Comment frequency by hour table:
0 : 447
1 : 683
2 : 1381
3 : 421
4 : 337
5 : 464
6 : 397
7 : 267
8 : 492
9 : 251
10 : 793
11 : 641
12 : 687
13 : 1253
14 : 1416
15 : 4477
16 : 1814
17 : 1146
18 : 1439
19 : 1188
20 : 1722
21 : 1745
22 : 479
23 : 543


Next, we'll use these two dictionaries to calculate the average number of comments for posts created during each hour of the day.

In [16]:
avg_comment_hour = []

for hour in hour_freq:
    tot_comment = hour_comment[hour]
    avg = tot_comment / hour_freq[hour]
    
    temp = []
    temp.append(hour)
    temp.append(avg)
    
    avg_comment_hour.append(temp)
    
print("Average comments by hour:")    
for item in avg_comment_hour:
    print(item)
    
   

Average comments by hour:
[0, 8.127272727272727]
[1, 11.383333333333333]
[2, 23.810344827586206]
[3, 7.796296296296297]
[4, 7.170212765957447]
[5, 10.08695652173913]
[6, 9.022727272727273]
[7, 7.852941176470588]
[8, 10.25]
[9, 5.5777777777777775]
[10, 13.440677966101696]
[11, 11.051724137931034]
[12, 9.41095890410959]
[13, 14.741176470588234]
[14, 13.233644859813085]
[15, 38.5948275862069]
[16, 16.796296296296298]
[17, 11.46]
[18, 13.20183486238532]
[19, 10.8]
[20, 21.525]
[21, 16.009174311926607]
[22, 6.746478873239437]
[23, 7.985294117647059]


Although we now have the results we need, this format makes it hard to identify the hours with the highest values. Let's finish by sorting the list of lists and printing the five highest values in a format that's easier to read.

In [33]:
swap_avg_by_hour = []
for item in avg_comment_hour:
    temp = []
    temp.append(item[1])
    temp.append(item[0])
    swap_avg_by_hour.append(temp)

sorted_swap = sorted(swap_avg_by_hour, reverse = True)

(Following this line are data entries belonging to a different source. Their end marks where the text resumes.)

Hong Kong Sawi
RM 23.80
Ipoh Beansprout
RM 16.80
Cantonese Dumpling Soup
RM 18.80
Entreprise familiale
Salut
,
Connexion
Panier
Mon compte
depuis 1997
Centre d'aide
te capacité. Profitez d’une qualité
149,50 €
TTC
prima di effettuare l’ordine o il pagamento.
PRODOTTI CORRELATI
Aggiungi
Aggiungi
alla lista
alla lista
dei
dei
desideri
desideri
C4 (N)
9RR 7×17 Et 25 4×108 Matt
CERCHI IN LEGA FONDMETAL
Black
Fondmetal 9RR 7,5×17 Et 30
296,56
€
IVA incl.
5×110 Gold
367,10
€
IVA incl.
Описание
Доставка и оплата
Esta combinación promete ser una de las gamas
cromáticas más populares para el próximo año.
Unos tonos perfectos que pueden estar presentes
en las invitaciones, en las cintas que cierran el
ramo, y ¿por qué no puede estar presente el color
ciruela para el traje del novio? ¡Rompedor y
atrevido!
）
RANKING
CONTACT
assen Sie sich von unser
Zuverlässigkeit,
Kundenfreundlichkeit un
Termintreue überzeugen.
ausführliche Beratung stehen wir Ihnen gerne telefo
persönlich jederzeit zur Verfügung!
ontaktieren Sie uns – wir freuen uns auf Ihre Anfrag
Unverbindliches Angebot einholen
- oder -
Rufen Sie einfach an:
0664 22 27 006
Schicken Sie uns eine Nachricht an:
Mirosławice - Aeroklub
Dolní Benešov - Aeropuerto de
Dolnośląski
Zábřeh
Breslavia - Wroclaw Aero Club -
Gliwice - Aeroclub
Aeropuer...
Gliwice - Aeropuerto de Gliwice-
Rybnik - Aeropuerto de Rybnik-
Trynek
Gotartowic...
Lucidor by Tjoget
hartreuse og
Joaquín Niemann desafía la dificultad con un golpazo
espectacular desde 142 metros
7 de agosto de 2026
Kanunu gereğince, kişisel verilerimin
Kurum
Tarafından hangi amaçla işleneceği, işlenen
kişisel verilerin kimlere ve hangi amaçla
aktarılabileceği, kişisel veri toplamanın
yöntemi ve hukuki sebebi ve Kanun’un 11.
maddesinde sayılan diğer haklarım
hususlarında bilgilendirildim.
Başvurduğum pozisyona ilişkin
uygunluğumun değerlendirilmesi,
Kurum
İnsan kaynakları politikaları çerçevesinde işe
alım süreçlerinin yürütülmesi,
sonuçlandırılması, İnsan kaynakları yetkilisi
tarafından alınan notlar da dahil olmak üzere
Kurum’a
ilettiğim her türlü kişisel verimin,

print("Top 5 Hours for Ask Posts Comments:")

top_5 = sorted_swap[0:5]

    
for item in top_5:
    template = "{hour}:00: {num:.2f} average comments per post."
    output = template.format(hour = item[1], num = item[0])
    print(output)

Top 5 Hours for Ask Posts Comments:
15:00: 38.59 average comments per post.
2:00: 23.81 average comments per post.
20:00: 21.52 average comments per post.
16:00: 16.80 average comments per post.
21:00: 16.01 average comments per post.


### Conclusion

In order to have a higher chance of receiving comments, you should create an "Ask Post" during the hours listed above. This may change depending on the time zone you live in.